WHAT IS BEING ASKED
Every line of the records below that has the word "Karakteristik" should be copied.
=== Begin Enclosure ===
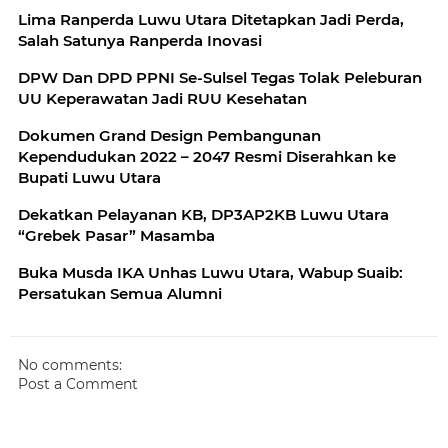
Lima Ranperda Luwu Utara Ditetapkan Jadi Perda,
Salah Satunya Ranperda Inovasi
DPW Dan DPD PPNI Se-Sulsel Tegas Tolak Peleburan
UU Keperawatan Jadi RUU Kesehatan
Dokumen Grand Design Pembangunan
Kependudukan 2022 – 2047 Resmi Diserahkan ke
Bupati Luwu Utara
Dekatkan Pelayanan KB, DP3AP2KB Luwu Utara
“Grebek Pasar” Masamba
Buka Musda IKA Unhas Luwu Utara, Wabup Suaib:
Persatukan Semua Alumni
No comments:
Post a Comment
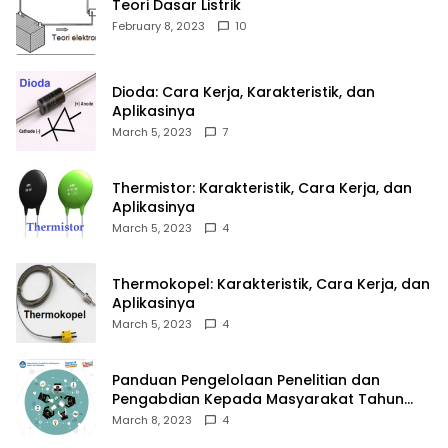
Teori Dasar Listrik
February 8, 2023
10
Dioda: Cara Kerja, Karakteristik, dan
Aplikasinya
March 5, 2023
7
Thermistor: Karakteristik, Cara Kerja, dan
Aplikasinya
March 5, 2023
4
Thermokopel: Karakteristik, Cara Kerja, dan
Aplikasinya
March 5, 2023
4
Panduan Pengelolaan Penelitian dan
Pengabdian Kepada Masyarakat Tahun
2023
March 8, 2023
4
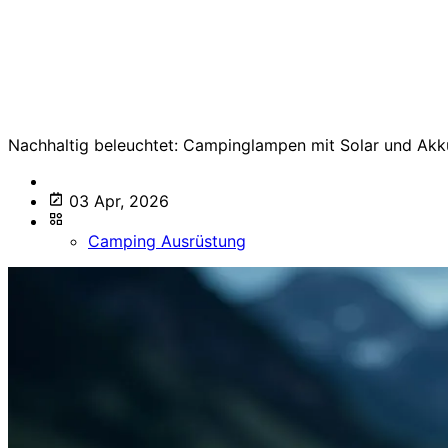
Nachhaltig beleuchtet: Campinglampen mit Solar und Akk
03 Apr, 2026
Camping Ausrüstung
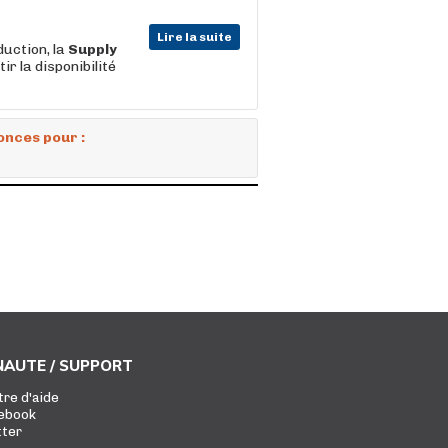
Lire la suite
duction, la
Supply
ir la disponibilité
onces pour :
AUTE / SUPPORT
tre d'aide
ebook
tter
=== End Enclosure ===
=== Begin Enclosure ===
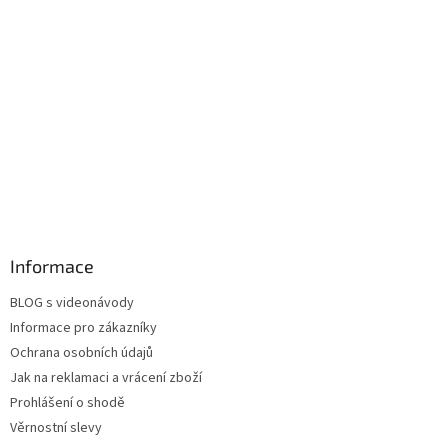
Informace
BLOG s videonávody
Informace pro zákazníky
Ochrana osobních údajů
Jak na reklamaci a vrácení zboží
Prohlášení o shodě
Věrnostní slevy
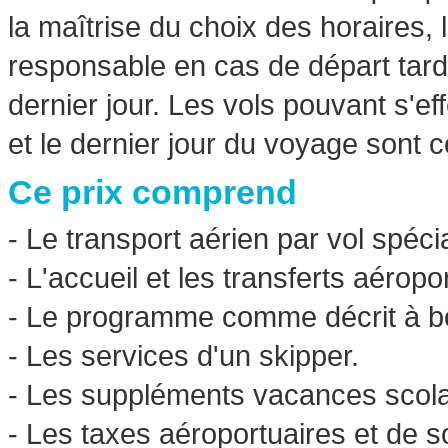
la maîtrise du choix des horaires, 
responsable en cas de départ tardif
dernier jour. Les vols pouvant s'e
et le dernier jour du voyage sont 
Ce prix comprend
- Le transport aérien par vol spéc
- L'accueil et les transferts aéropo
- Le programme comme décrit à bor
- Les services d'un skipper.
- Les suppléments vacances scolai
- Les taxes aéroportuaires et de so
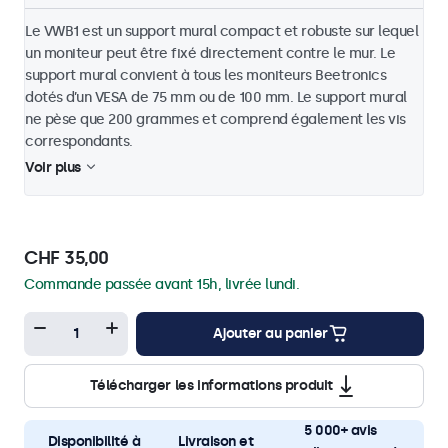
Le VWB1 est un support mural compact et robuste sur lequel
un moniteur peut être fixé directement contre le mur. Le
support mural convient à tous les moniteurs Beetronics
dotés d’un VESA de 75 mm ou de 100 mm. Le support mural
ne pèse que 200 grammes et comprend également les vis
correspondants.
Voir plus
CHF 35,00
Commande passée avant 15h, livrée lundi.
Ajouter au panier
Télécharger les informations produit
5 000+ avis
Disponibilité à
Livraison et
=== End Enclosure ===
YOUR SOLUTION
Dioda: Cara Kerja, Karakteristik, dan
Thermistor: Karakteristik, Cara Kerja, dan
Thermokopel: Karakteristik, Cara Kerja, dan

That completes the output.